##### Data listing #####
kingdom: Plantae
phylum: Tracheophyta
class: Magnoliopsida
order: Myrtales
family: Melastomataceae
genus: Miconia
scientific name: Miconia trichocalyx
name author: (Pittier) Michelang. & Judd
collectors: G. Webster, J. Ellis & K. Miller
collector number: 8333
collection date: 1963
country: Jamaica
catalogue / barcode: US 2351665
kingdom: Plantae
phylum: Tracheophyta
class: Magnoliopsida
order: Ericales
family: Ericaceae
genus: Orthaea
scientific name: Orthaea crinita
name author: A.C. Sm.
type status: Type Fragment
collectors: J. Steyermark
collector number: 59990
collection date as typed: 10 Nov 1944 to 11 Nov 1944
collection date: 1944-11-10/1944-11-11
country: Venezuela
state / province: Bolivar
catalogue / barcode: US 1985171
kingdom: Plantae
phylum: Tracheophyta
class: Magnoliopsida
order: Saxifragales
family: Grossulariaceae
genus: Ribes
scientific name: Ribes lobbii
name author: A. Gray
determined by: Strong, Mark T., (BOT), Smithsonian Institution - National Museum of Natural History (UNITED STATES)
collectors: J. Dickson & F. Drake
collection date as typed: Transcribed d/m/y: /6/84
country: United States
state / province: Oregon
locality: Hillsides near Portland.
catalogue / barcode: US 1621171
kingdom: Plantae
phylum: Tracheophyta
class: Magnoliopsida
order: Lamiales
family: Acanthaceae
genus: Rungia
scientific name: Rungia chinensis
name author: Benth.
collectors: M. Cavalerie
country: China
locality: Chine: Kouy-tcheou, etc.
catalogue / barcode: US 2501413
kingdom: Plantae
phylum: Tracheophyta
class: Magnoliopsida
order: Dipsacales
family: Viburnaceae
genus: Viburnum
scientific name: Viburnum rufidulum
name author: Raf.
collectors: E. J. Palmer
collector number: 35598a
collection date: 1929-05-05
#####
-- Work instructions --
Return every line of all five records above without any change, keeping them in their original order.

-- Expected output --
kingdom: Plantae
phylum: Tracheophyta
class: Magnoliopsida
order: Myrtales
family: Melastomataceae
genus: Miconia
scientific name: Miconia trichocalyx
name author: (Pittier) Michelang. & Judd
collectors: G. Webster, J. Ellis & K. Miller
collector number: 8333
collection date: 1963
country: Jamaica
catalogue / barcode: US 2351665
kingdom: Plantae
phylum: Tracheophyta
class: Magnoliopsida
order: Ericales
family: Ericaceae
genus: Orthaea
scientific name: Orthaea crinita
name author: A.C. Sm.
type status: Type Fragment
collectors: J. Steyermark
collector number: 59990
collection date as typed: 10 Nov 1944 to 11 Nov 1944
collection date: 1944-11-10/1944-11-11
country: Venezuela
state / province: Bolivar
catalogue / barcode: US 1985171
kingdom: Plantae
phylum: Tracheophyta
class: Magnoliopsida
order: Saxifragales
family: Grossulariaceae
genus: Ribes
scientific name: Ribes lobbii
name author: A. Gray
determined by: Strong, Mark T., (BOT), Smithsonian Institution - National Museum of Natural History (UNITED STATES)
collectors: J. Dickson & F. Drake
collection date as typed: Transcribed d/m/y: /6/84
country: United States
state / province: Oregon
locality: Hillsides near Portland.
catalogue / barcode: US 1621171
kingdom: Plantae
phylum: Tracheophyta
class: Magnoliopsida
order: Lamiales
family: Acanthaceae
genus: Rungia
scientific name: Rungia chinensis
name author: Benth.
collectors: M. Cavalerie
country: China
locality: Chine: Kouy-tcheou, etc.
catalogue / barcode: US 2501413
kingdom: Plantae
phylum: Tracheophyta
class: Magnoliopsida
order: Dipsacales
family: Viburnaceae
genus: Viburnum
scientific name: Viburnum rufidulum
name author: Raf.
collectors: E. J. Palmer
collector number: 35598a
collection date: 1929-05-05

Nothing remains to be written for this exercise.